Essas conexões e dispersões de sentido tecem uma malha cancional, atrelada à sua extensão melódica, com extrema coesão e unidade. O ouvinte da canção é levado a re-costurar todo o caminho feito pelo compositor e extrai dessa re-costura sua fruição estética, plena de passionalidade.
Isso também é resistência democrática. Isso também é profundamente político. Isso também é estar atento ao sentido social da coletividade. Porque a linguagem é feita de história e subjetividades, de singularidades e pactuações de sentido. Essa tarefa de colocar em uma canção uma senha para que se construa e se perfaça uma interpretação consistente e dentro de uma concepção humanista e gregária, é uma tarefa de alto teor político.
Em “Metáfora”, Gilberto Gil nos concede uma experiência cancional de profunda passionalidade (pois o eu cancional está dividido entre o uso da palavra e sua significação social, bem como da explicação dessa cisão), de profunda beleza (uma melodia sem refrão que acelera seus sentidos de maneira contínua e uniforme, fragmentando-se na pronúncia compassada da palavra “metáfora” que lhe serve de fio narrativo temático) e de profundo sentido político (a necessidade de se escutar o outro e de ser cooperativo com suas proposições simbólicas).
Há ainda um detalhe muito significativo.

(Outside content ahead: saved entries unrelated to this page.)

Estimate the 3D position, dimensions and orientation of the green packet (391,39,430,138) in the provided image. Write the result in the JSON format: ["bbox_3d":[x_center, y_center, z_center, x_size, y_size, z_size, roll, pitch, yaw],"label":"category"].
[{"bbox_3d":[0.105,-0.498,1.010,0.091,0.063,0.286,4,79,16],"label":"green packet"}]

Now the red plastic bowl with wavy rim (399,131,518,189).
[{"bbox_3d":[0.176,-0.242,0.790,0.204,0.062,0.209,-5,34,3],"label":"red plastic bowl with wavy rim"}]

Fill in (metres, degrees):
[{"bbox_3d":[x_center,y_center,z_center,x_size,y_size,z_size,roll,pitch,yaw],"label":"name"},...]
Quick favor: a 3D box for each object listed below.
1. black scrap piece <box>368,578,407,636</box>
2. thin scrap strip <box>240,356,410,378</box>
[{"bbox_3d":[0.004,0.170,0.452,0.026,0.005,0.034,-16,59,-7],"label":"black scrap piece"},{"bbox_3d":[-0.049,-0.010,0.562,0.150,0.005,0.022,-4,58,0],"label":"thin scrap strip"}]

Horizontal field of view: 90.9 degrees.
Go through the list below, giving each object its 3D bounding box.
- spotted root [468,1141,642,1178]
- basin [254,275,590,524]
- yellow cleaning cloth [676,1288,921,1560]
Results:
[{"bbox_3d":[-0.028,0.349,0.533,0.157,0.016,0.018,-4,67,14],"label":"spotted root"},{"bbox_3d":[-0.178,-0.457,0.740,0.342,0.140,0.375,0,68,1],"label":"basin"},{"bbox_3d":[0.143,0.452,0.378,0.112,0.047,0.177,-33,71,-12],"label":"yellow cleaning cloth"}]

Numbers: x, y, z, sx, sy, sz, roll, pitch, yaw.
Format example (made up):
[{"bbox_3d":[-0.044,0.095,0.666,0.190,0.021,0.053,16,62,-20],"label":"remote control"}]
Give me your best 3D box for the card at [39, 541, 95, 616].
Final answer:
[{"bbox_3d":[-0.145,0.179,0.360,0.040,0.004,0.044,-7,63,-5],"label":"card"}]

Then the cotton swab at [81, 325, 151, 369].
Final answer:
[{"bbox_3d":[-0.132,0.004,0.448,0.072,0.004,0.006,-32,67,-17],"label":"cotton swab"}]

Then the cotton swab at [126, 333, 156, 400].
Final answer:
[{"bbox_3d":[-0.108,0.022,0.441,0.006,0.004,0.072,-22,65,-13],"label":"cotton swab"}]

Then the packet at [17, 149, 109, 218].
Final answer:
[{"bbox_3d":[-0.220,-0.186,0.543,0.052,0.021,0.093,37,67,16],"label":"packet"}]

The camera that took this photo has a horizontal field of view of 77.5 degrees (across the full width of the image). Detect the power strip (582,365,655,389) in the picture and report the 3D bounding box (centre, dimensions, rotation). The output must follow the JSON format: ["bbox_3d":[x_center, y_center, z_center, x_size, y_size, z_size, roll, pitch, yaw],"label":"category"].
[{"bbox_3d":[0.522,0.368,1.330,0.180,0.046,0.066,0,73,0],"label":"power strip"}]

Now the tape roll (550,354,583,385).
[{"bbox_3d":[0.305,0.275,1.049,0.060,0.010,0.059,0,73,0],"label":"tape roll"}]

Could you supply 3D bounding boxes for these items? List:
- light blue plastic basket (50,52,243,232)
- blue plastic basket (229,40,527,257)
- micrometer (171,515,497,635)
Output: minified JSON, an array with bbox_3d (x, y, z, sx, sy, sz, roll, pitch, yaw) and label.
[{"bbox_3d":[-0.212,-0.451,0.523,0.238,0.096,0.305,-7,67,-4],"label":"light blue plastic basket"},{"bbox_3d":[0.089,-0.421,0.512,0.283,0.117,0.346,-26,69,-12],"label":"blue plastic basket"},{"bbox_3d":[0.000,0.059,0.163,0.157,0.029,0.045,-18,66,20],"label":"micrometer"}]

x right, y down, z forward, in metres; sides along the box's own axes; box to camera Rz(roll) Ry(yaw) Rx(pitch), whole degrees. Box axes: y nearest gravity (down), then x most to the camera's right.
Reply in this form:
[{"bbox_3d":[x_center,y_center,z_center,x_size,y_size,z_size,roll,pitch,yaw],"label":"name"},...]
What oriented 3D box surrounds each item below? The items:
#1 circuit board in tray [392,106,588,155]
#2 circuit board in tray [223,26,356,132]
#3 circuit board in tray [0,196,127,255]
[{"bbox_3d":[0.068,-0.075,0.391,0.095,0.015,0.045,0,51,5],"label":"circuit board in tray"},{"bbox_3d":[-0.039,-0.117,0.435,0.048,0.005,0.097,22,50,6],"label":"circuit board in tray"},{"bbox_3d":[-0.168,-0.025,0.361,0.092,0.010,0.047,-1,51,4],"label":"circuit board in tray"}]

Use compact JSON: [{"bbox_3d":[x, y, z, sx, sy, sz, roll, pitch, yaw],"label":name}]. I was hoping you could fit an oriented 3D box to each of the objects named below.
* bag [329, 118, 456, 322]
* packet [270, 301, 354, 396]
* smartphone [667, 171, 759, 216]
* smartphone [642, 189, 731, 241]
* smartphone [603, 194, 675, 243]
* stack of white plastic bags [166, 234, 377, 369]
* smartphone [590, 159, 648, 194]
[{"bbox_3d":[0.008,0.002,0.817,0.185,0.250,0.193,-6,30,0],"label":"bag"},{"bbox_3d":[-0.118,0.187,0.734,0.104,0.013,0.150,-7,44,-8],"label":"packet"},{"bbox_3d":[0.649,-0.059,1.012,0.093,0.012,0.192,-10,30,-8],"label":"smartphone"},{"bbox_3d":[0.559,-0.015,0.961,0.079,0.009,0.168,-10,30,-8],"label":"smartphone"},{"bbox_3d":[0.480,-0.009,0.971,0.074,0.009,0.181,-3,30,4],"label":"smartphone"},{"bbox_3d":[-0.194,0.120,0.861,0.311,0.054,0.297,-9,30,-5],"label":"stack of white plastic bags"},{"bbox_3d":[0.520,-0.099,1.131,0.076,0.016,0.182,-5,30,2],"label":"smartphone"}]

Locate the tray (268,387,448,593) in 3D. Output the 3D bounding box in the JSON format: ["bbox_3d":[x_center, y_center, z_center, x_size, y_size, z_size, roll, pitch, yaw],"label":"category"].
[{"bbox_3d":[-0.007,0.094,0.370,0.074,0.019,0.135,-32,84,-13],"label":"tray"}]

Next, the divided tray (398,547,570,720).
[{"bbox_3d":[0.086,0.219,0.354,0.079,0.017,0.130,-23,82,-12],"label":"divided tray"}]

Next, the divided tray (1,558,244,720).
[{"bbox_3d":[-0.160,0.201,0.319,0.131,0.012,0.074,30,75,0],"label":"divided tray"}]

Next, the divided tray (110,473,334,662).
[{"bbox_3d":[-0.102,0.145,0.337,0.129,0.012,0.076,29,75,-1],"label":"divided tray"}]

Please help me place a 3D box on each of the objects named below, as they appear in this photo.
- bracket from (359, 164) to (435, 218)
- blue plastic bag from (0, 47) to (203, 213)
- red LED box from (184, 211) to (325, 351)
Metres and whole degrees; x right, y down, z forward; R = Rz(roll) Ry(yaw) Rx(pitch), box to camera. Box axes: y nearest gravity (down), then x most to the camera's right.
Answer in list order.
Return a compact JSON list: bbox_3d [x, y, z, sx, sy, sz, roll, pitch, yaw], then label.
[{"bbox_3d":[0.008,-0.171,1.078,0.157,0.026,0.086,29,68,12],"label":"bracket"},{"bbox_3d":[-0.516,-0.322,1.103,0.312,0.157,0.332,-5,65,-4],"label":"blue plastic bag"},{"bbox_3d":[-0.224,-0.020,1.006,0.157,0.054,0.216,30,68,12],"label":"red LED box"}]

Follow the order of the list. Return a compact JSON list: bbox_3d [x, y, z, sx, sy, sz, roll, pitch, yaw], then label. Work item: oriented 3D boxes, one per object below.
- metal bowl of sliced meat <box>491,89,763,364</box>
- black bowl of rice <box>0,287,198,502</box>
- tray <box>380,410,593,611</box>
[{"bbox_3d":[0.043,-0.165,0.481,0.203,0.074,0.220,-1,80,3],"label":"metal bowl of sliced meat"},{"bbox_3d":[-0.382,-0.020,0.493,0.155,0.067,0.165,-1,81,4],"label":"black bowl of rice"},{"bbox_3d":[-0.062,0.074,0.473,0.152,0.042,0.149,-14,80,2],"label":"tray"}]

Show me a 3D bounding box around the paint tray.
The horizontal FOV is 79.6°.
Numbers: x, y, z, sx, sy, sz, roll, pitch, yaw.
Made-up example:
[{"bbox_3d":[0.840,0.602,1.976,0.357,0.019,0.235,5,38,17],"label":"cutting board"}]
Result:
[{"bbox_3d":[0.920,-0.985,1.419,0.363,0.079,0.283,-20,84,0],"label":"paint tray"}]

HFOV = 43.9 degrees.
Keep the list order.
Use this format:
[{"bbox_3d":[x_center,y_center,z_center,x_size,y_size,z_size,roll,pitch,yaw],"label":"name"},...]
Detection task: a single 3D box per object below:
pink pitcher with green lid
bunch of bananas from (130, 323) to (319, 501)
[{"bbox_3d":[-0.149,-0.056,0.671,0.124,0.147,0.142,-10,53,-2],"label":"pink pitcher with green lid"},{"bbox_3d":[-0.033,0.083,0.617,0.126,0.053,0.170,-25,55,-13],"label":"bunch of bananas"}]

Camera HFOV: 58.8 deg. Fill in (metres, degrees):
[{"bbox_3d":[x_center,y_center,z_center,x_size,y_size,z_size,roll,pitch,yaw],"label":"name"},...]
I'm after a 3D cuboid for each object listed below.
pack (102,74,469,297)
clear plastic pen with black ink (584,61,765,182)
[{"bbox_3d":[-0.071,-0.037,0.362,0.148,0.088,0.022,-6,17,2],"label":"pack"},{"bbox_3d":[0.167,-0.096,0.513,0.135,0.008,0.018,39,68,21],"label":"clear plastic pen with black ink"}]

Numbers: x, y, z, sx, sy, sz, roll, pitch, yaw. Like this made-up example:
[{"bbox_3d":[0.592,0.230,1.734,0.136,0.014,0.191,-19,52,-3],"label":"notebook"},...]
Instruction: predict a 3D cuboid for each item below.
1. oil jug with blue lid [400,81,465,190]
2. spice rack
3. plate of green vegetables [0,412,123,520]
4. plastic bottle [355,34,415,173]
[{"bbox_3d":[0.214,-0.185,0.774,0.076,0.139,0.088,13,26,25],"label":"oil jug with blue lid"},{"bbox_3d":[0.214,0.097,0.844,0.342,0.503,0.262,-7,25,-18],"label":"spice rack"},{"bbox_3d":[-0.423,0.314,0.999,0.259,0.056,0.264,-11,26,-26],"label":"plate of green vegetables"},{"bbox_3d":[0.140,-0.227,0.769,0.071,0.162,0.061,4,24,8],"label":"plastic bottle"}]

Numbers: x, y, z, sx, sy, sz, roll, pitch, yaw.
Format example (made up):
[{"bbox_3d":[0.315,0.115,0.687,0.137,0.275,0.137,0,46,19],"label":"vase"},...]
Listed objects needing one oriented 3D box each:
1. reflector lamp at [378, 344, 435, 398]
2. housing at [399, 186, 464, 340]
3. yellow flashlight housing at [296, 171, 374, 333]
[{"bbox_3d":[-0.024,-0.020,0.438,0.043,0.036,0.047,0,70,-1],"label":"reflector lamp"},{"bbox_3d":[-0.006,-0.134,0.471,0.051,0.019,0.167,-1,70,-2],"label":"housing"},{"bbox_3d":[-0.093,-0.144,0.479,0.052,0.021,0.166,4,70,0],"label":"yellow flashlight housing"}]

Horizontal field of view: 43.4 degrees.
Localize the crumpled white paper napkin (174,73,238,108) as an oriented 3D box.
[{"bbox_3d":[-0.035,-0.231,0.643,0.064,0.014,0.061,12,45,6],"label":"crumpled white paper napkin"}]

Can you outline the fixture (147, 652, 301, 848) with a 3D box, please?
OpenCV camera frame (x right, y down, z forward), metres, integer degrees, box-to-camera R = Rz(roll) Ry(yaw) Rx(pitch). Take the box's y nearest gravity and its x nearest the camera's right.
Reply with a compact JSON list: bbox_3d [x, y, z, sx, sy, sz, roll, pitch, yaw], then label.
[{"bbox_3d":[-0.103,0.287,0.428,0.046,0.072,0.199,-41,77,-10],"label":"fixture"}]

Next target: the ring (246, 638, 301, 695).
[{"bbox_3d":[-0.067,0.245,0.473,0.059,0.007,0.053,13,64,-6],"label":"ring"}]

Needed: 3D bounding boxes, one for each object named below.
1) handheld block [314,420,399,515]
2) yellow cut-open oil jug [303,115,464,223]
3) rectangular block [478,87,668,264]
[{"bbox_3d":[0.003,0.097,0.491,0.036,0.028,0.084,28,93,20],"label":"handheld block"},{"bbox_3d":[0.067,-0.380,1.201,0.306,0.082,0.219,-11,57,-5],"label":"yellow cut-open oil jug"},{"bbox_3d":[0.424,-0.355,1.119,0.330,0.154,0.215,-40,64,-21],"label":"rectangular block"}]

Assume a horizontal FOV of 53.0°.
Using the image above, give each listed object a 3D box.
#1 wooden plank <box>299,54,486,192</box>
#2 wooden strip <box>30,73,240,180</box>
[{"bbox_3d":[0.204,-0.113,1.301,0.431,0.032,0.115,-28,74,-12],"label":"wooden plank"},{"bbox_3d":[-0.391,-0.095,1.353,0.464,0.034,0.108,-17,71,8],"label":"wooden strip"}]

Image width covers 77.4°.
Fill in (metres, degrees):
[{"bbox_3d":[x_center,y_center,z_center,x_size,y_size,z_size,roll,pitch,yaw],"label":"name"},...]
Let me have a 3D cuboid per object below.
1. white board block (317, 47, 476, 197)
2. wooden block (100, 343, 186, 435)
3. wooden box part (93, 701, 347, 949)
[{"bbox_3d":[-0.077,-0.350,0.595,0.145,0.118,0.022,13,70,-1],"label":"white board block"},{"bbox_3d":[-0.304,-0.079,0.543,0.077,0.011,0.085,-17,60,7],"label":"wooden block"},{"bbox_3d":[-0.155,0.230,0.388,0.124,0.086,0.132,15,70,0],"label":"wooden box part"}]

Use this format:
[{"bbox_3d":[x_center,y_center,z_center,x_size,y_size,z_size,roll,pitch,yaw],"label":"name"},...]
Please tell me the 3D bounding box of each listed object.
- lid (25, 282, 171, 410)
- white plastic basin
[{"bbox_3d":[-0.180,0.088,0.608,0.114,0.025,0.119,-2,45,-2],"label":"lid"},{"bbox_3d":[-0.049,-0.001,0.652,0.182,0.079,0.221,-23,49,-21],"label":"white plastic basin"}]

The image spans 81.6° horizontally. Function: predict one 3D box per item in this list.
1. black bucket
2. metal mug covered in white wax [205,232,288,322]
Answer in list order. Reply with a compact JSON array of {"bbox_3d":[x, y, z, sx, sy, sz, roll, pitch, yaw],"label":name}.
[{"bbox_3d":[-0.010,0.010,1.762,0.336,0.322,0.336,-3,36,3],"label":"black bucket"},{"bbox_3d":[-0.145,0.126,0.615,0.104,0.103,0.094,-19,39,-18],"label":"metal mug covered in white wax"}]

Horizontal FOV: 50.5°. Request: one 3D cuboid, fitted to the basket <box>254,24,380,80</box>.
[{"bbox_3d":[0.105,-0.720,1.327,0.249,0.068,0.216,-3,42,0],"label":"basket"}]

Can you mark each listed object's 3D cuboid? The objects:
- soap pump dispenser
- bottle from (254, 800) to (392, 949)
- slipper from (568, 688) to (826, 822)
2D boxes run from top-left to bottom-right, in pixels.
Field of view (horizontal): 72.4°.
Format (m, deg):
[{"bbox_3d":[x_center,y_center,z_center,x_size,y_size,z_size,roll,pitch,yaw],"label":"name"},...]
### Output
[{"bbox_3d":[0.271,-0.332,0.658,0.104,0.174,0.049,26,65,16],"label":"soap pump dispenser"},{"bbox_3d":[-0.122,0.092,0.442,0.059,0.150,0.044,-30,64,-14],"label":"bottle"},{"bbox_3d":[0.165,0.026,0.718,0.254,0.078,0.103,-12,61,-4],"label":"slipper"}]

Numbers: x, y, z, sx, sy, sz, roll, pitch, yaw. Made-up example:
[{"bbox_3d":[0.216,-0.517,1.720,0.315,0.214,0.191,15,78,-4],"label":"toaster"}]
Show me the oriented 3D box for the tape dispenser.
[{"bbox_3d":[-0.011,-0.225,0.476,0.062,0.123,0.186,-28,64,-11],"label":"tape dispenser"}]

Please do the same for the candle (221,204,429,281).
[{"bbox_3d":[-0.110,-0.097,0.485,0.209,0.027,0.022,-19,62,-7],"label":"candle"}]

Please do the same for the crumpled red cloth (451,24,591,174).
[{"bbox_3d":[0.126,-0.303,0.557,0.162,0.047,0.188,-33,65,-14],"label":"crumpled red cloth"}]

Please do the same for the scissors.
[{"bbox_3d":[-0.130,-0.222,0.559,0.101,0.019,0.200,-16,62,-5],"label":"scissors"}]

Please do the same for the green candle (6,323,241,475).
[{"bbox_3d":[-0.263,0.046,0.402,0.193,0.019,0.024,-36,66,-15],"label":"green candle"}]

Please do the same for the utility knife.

A nota inicial de Metáfora é um Lá com sétima maior, somado a uma quinta aumentada [A7M(5+)]. Isso dá uma sensação auditiva de incompletude. É uma nota de transição, rarissimamente usada para iniciar um movimento harmônico.
O compositor russo Igor Stravinsky faz isso na “Sagração da Primavera” de 1913. Sua frase melódica inicial é uma frase incompleta, perturbadora, que coloca o fagotista (que abre sozinho o movimento inicial) numa posição desconfortante (pois a nota é também muito aguda para uma fagote).
Gil, portanto, tem um domínio conceitual do conjunto letra / melodia muito preciso e se utiliza desse virtuosismo quase filosófico como um desdobramento de sua própria linguagem de cancioneiro popular.
A nota incompleta marca a incompletude da própria linguagem, o sentido que falta à palavra “lata” quando enunciada por um poeta. A metáfora é o elo de ligação que vai restituir esse sentido como a nota seguinte fará: um Lá com sexta [A6], uma nota mais “solar” e mais “agradável” ao ouvido humano, uma nota de “resolução”.
Gil, portanto, é extremamente popular, mas tem profundo domínio intuitivo das técnicas compositoras. Ele representa a mais delicada matriz de composição cancional associada à sua humanidade enquanto agente político investido de gesto revolucionário e poético. Gil é patrimônio brasileiro.